Quinton Jackson vs. Dan Henderson 
Mirko Cro Cop World vs. Cheick Kongo
Michael Bisping vs. Matt Hamill
Houston Alexander vs. Alessio Sakara
Marcus Davis vs. Paul Taylor
Jess Liaudin vs. Anthony Johnson
Gleison Tibau vs. Terry Etim
Dennis Siver vs. TBA

http://www.ufc.com/index.cfm?fa=news.detail&gid=6831

http://www.mmaweekly.com/absolutenm/...4343&zoneid=13

----------


## godkilla

quinton edging dan, prolly try and slam him.
cc by tko over kongo
and have a feeling hammil will lnp bisping, but we will see.

----------


## alan7890

i will be there with three mates cant wait!

----------


## gixxerboy1

I would like to see the bisping v hamill fight

Kongo has no ground game correct. I remember he was really good at somethings but horrible at another.

----------


## Big

looks like a good card

----------


## Lexed

I wanna see cro crop kick some ass

----------


## $$TML 4 LIFE$$

> quinton edging dan, prolly try and slam him.
> cc by tko over kongo
> and have a feeling hammil will lnp bisping, but we will see.



I c Hammil beating bisping by decision 2.

----------


## abombing

Nice!!!!!

----------


## (1*)

henderson will beat rampage. cc will knock out congo. and i am thinking bisping will win, if he hasn't gotten too cocky... we'll see.

----------


## PEWN

awesome ....

----------


## Hunter

> One of the best fight cards is FREE......IM SO PUMPED!!!!!!!
> 
> UFC 75: SEPTEMBER 8, 2007 IN LONDON, ENGLAND
> 
> Quinton Jackson vs. Dan Henderson 
> *Mirko Cro Cop* World vs. Cheick Kongo
> *Michael Bisping* vs. Matt Hamill
> Houston Alexander vs. *Alessio Sakara*
> *Marcus Davis* vs. Paul Taylor
> ...



this card sucks uber bad.

----------


## TR'05

^^I'm not impressed either. They should have put the Guida vs. MAximus on this card b/c odds are it won't even be televised.

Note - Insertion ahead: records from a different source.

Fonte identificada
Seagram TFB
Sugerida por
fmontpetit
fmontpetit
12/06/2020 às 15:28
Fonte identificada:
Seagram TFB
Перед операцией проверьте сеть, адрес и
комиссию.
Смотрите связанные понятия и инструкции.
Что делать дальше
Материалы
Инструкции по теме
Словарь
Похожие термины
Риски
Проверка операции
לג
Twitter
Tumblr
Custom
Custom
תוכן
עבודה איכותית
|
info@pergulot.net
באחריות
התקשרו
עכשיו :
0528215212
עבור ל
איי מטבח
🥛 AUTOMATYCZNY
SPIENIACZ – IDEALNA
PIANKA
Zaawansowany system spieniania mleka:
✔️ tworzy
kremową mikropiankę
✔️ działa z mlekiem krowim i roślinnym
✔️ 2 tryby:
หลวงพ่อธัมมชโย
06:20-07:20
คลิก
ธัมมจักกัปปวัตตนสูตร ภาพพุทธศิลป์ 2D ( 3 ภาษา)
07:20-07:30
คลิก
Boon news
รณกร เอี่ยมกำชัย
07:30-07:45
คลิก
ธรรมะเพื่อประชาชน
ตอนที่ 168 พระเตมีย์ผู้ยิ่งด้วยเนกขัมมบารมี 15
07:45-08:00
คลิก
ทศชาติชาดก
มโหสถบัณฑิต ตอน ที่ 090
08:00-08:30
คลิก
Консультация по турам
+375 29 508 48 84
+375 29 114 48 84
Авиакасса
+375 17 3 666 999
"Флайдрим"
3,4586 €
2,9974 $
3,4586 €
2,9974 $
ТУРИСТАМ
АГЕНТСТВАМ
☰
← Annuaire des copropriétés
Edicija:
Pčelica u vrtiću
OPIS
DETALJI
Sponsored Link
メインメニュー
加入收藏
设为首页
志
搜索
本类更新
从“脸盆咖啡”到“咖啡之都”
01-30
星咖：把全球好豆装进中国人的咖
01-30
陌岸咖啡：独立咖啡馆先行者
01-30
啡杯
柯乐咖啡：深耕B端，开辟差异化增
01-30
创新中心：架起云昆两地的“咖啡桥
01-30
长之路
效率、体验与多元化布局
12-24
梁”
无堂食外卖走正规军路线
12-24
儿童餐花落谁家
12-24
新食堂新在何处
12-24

Hendo is going to take the title.

----------


## pender7

I've been wanting to see Houston Alexander fight again since he kicked Keith Jardines ass . Looks like Jardine is gonna get another ass kickin when he fights Liddell in UFC76.

----------


## rooster101

jacksons left hand is hurt bad right now, and doesnt have anyone good in his camp to push him. branden vera and bisbing is comming to help him, but i dont think there the right people to help him with dan. im going to have to go with dan on this one.

----------


## NOREGRETS

Thats one of the best cards I've seen in a while.

----------


## Hunter

one good fight which is why its on free tv.

Bisping vs hamill, come on.
Kongo a good striker vs a k1 level striker, who cares!
Marcus davis very improved since tuf but I dont care
Sakara vs alexander, once again who cares.

honestly who cares worthless card.

----------


## Billmister

I care... I like about 3 fights from that night. hey it's free. Looking foward to watch it. Thank for the head up to the OP.

----------


## godkilla

besides the page/hendo fight and gettin to see cc kick someones head off again, i gotta say this card is lacking. but hey, free is free  :Wink/Grin:

----------